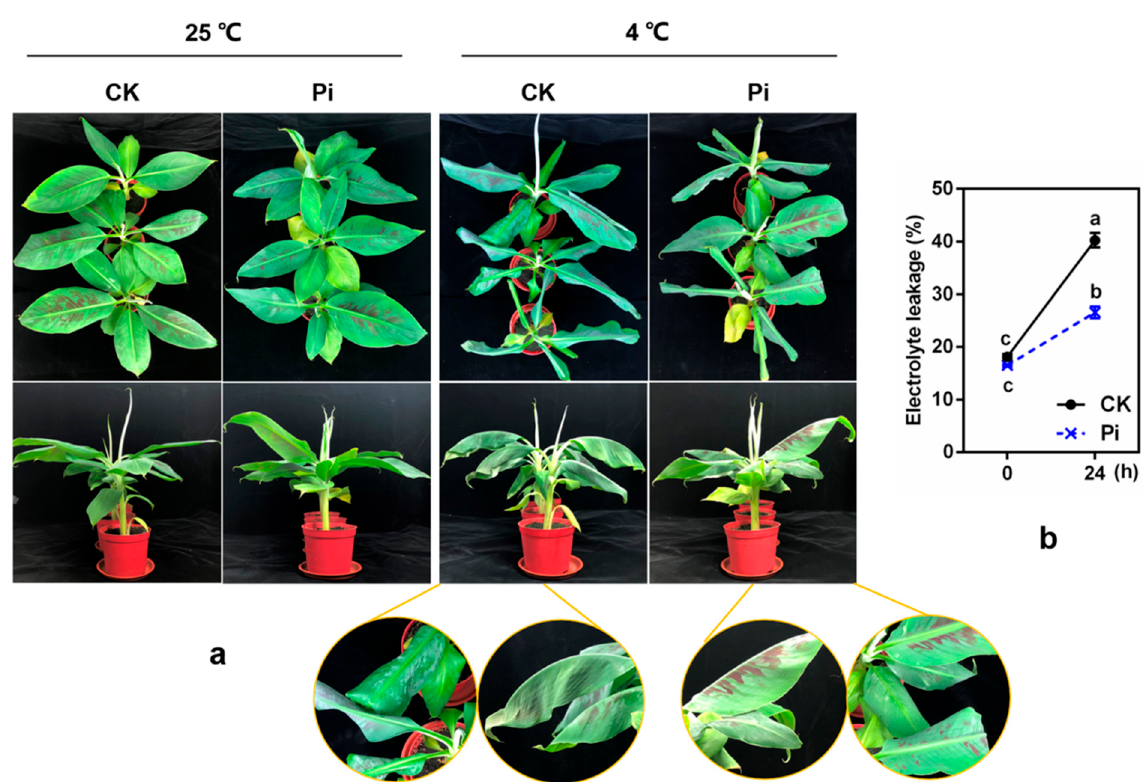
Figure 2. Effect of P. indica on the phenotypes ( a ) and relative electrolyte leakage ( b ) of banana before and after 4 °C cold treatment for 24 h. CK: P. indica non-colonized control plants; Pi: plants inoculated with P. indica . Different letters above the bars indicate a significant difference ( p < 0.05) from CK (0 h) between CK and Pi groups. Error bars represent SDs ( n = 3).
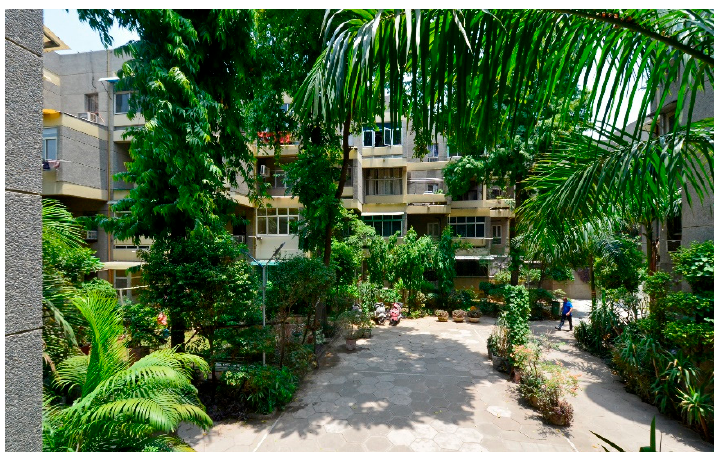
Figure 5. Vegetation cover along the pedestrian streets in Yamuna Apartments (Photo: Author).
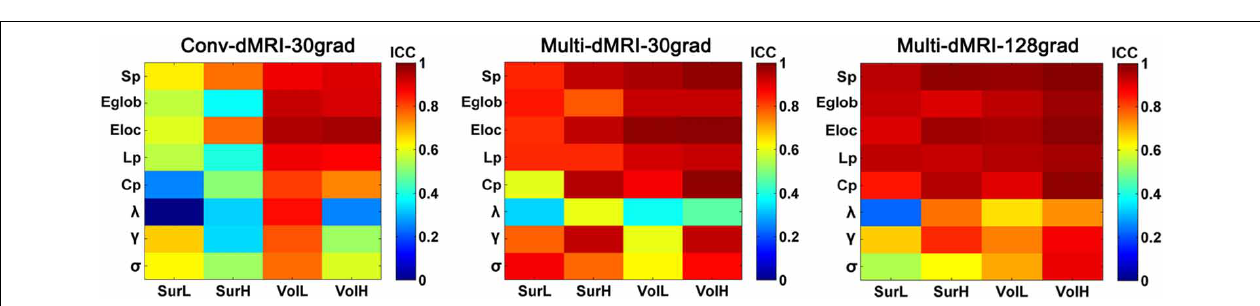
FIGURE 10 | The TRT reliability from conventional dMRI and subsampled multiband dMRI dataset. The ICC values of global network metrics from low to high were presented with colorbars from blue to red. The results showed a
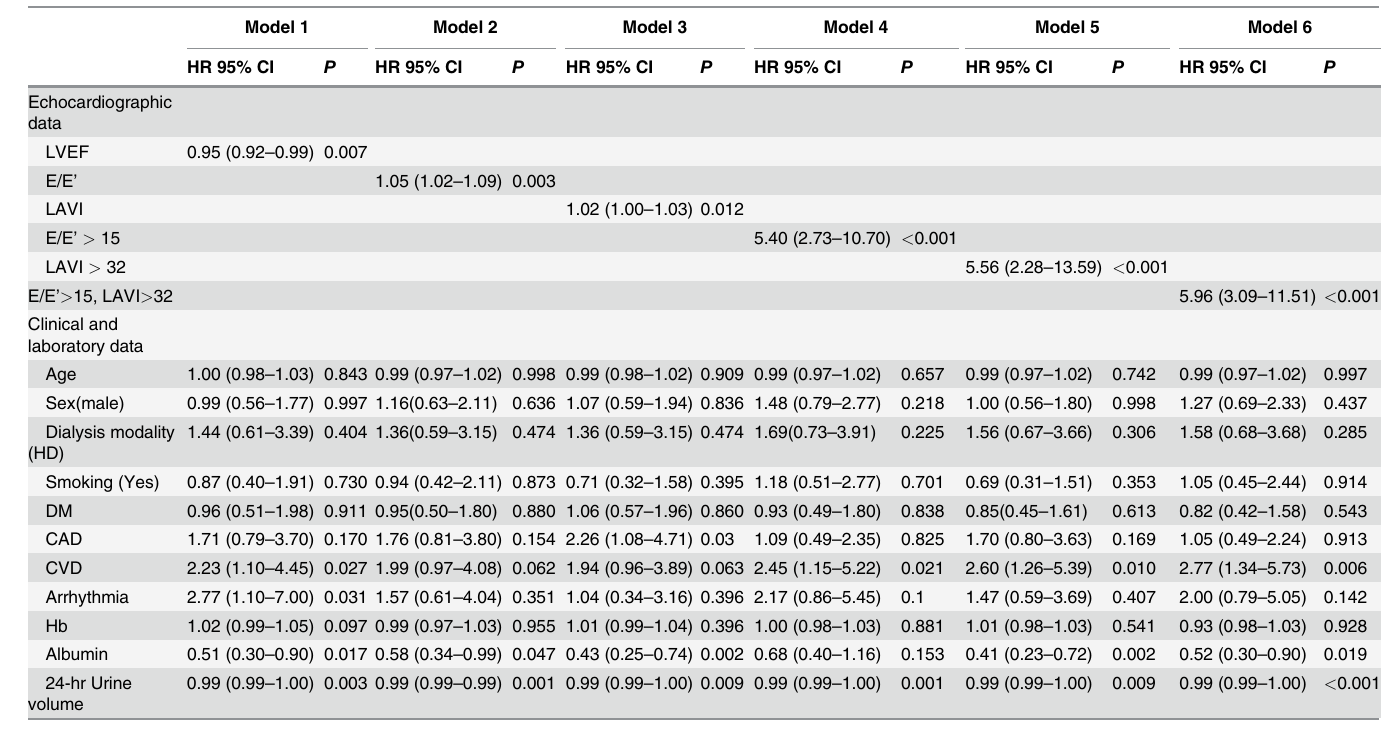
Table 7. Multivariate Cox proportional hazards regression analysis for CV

*Brief*. Everything in the data above should be set down again exactly, except the pictures.

*Solution for this problem*.
Figure 2. Effect of P. indica on the phenotypes ( a ) and relative electrolyte leakage ( b ) of banana before and after 4 °C cold treatment for 24 h. CK: P. indica non-colonized control plants; Pi: plants inoculated with P. indica . Different letters above the bars indicate a significant difference ( p < 0.05) from CK (0 h) between CK and Pi groups. Error bars represent SDs ( n = 3).
Figure 5. Vegetation cover along the pedestrian streets in Yamuna Apartments (Photo: Author).
FIGURE 10 | The TRT reliability from conventional dMRI and subsampled multiband dMRI dataset. The ICC values of global network metrics from low to high were presented with colorbars from blue to red. The results showed a
Table 7. Multivariate Cox proportional hazards regression analysis for CV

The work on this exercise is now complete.